Text excerpt ->
--- START ---

July - September 2003: OAEs in early detection and monitoring of Noise-Induced Hearing Loss (NIHL)

1.  Introduction

       This editorial attempts to provide some answers and insights to the question of whether the otoacoustic emissions (OAEs) can serve as a clinical tool in the early diagnosis and monitoring of noise-induced hearing loss (NIHL).


        OAEs are sounds originating mainly from the micromechanical properties of the normal functioning OHCs (1). These sounds could be recorded in the external ear canal either spontaneously or after sound stimulation. OAEs elicited by sound stimulation are known as Evoked OAEs, and depending on the stimulus, they called Transiently Evoked OAEs and Distortion Product OAEs. The stimulus for TEOAEs consists of broad band non-linear clicks. This type of emissions reflect the OHCs' activity throughout the length of the basilar membrane at threshold level. DPOAEs are elicited by two simultaneously presented pure-tone stimuli and reflect the OHCs' activity at specific places on the basilar membrane at supra-threshold level. OAEs are used as an objective, sensitive and non-invasive test for screening the functional status of the cochlear amplifier.
        In general, TEOAEs can be recorded from all normal hearing ears (2) and DPOAEs from ears with pure-tone hearing thresholds up to 50-55 dB HL (3), provided that the tympanic membrane and middle ear are functioning normally. TEOAEs recorded from normal hearing adults have an overall amplitude of at least 6 to 7 dB SPL and a frequency range greater than 3 kHz 2. Mean overall DPOAEs amplitude of normal hearing ears is greater than 6 dB SPL, showing greater peaks at 1.2 kHz and 5.3 kHz. DPOAEs can be recorded across a frequency range from 0.8 to 8 kHz (3).
        It is well established that OHCs are extremely vulnerable to sound over-stimulation and are the first to be affected amongst the inner ear cells (4). Noise results in either temporary or permanent changes of the stereocilia bundle of the OHCs(5). Since otoacoustic emissions mirror OHCs activity, it has been proposed that they have the necessary features to serve as an objective, sensitive and quick tool for the diagnosis of NIHL.
        NIHL is currently detected and monitored with Pure Tone Audiogram (PTA). NIHL is largely preventable but when the noise exposure is terminated the hearing loss remains constant. One of the main goals of hearing conservation programs is to detect noise-induced OHCs functional alterations at primary and still reversible stages. PTA is insensitive to such subtle cochlear changes and cannot serve as a method for early detection and prevention of NIHL. On the contrary, OAEs might be the ideal non-invasive method for that purpose. Another disadvantage of the PTA is that this sort of hearing assessment is not an objective hearing test. Many authors have reported that an estimated 30% of claimants aggravate their true hearing threshold for compensation reasons (6). In this context, the need for an objective and reliable audiometric test for routine clinical use becomes evident. Due to their objectivity and sensitivity, OAEs might provide indispensable information in medico-legal cases.

       So, is there sufficient scientific evidence suggesting that OAEs could serve for screening AND early diagnosis and monitoring of NIHL? It is rather difficult to give a straight answer to that. In order to do so, one has to answer the following questions:

1. Can OAEs detect Temporary Threshold Shift (TTS)?

--- END ---

Problem description ->
In the editorial on otoacoustic emissions and noise-induced hearing loss, write out the stretch from "In general, TEOAEs" through "to 8 kHz (3).", switching "tympanic membrane" to "eardrum".

Stored data ->

--- START ---

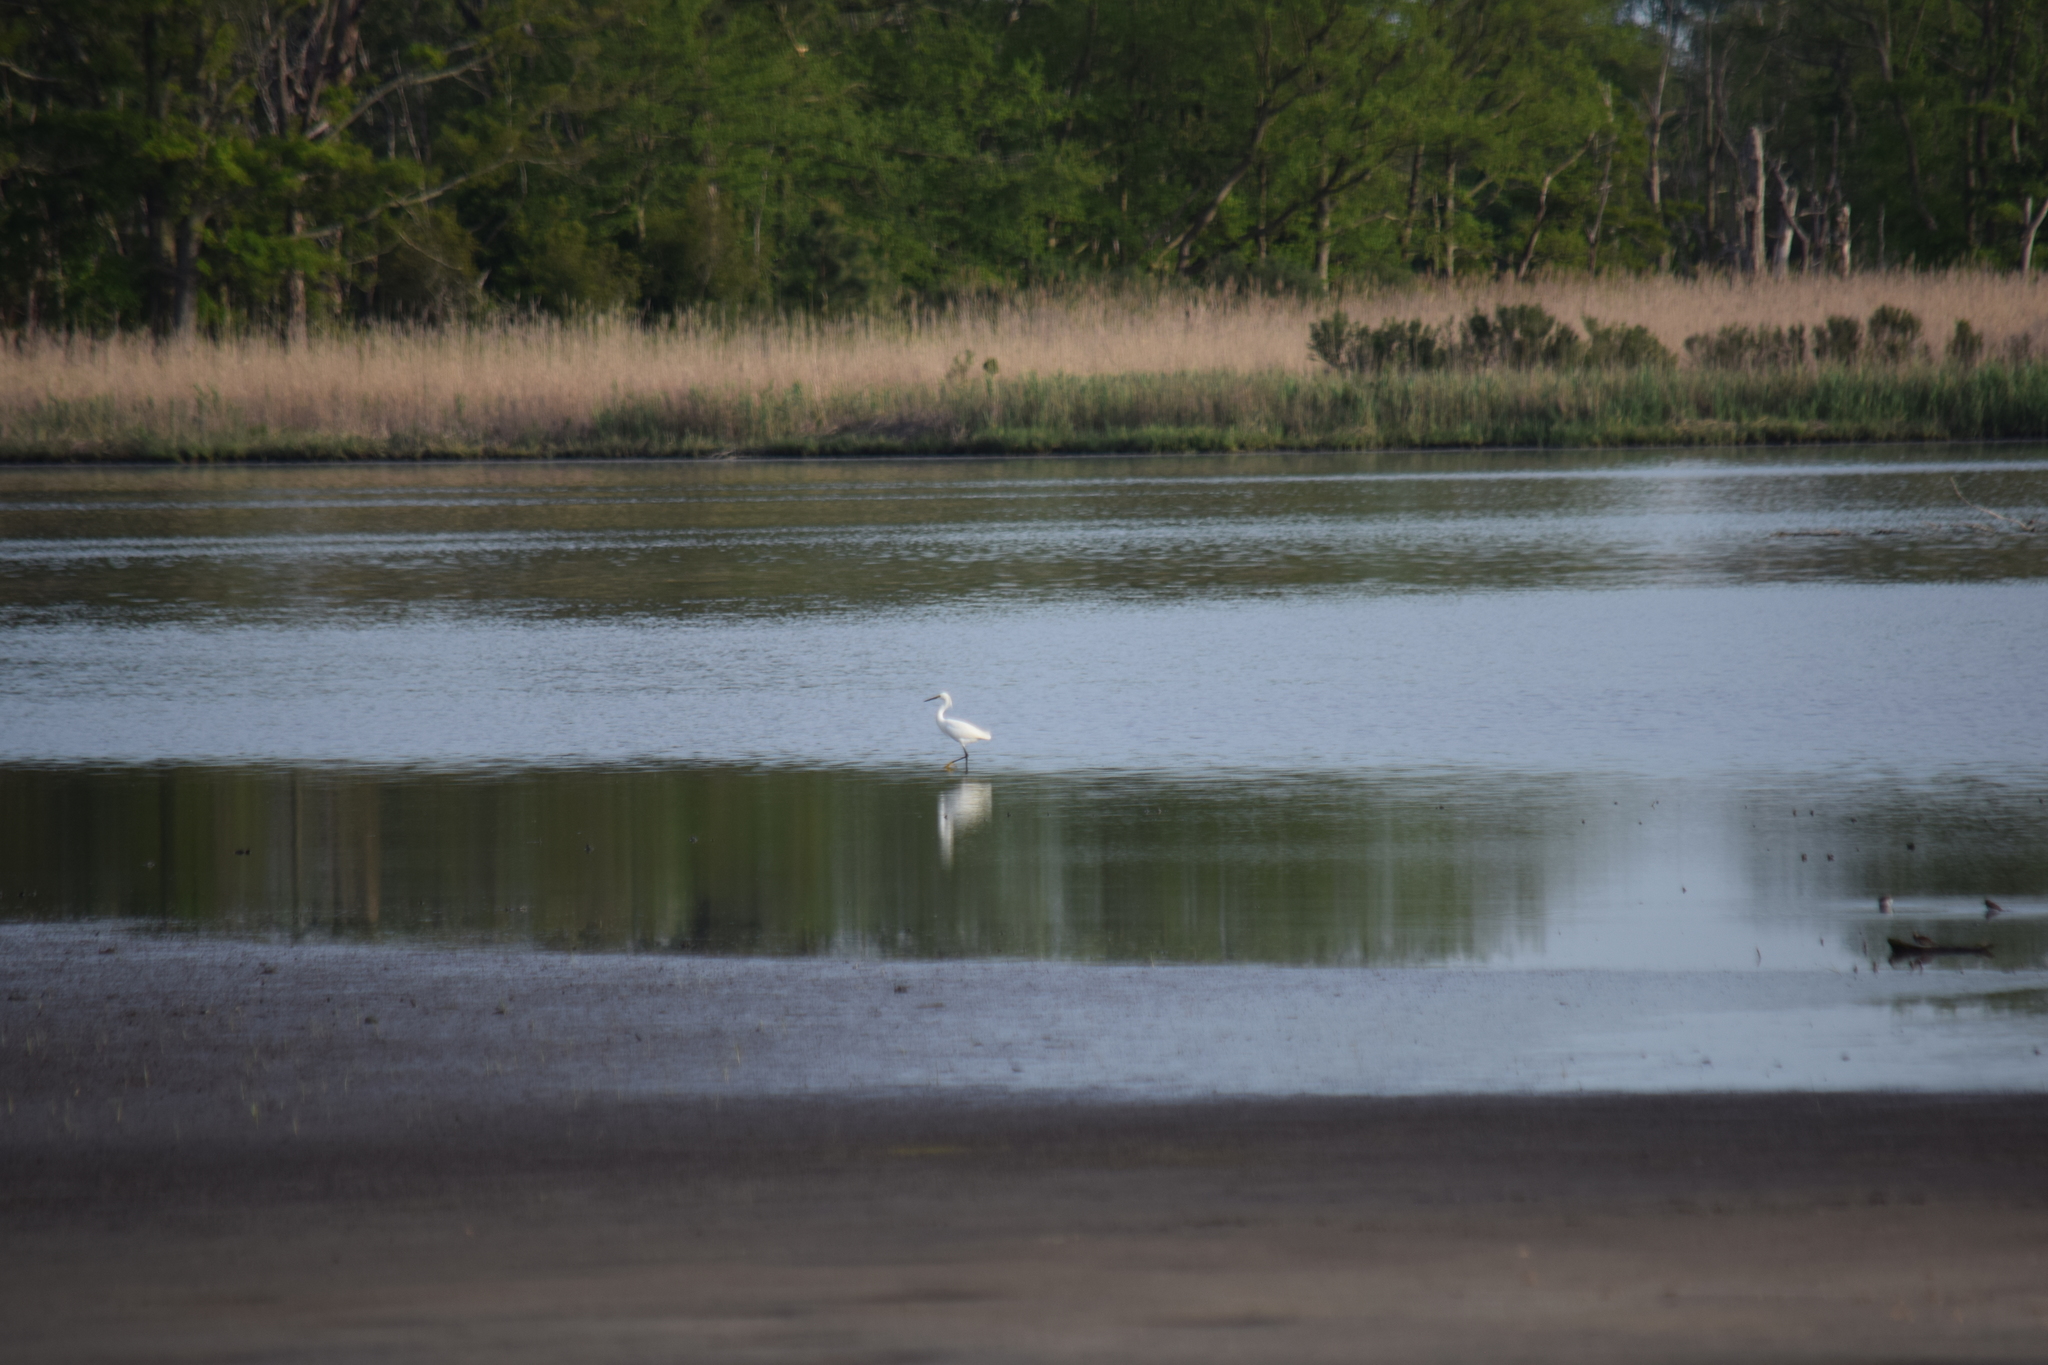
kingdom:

--- END ---

Reply to the exercise ->
In general, TEOAEs can be recorded from all normal hearing ears (2) and DPOAEs from ears with pure-tone hearing thresholds up to 50-55 dB HL (3), provided that the eardrum and middle ear are functioning normally. TEOAEs recorded from normal hearing adults have an overall amplitude of at least 6 to 7 dB SPL and a frequency range greater than 3 kHz 2. Mean overall DPOAEs amplitude of normal hearing ears is greater than 6 dB SPL, showing greater peaks at 1.2 kHz and 5.3 kHz. DPOAEs can be recorded across a frequency range from 0.8 to 8 kHz (3).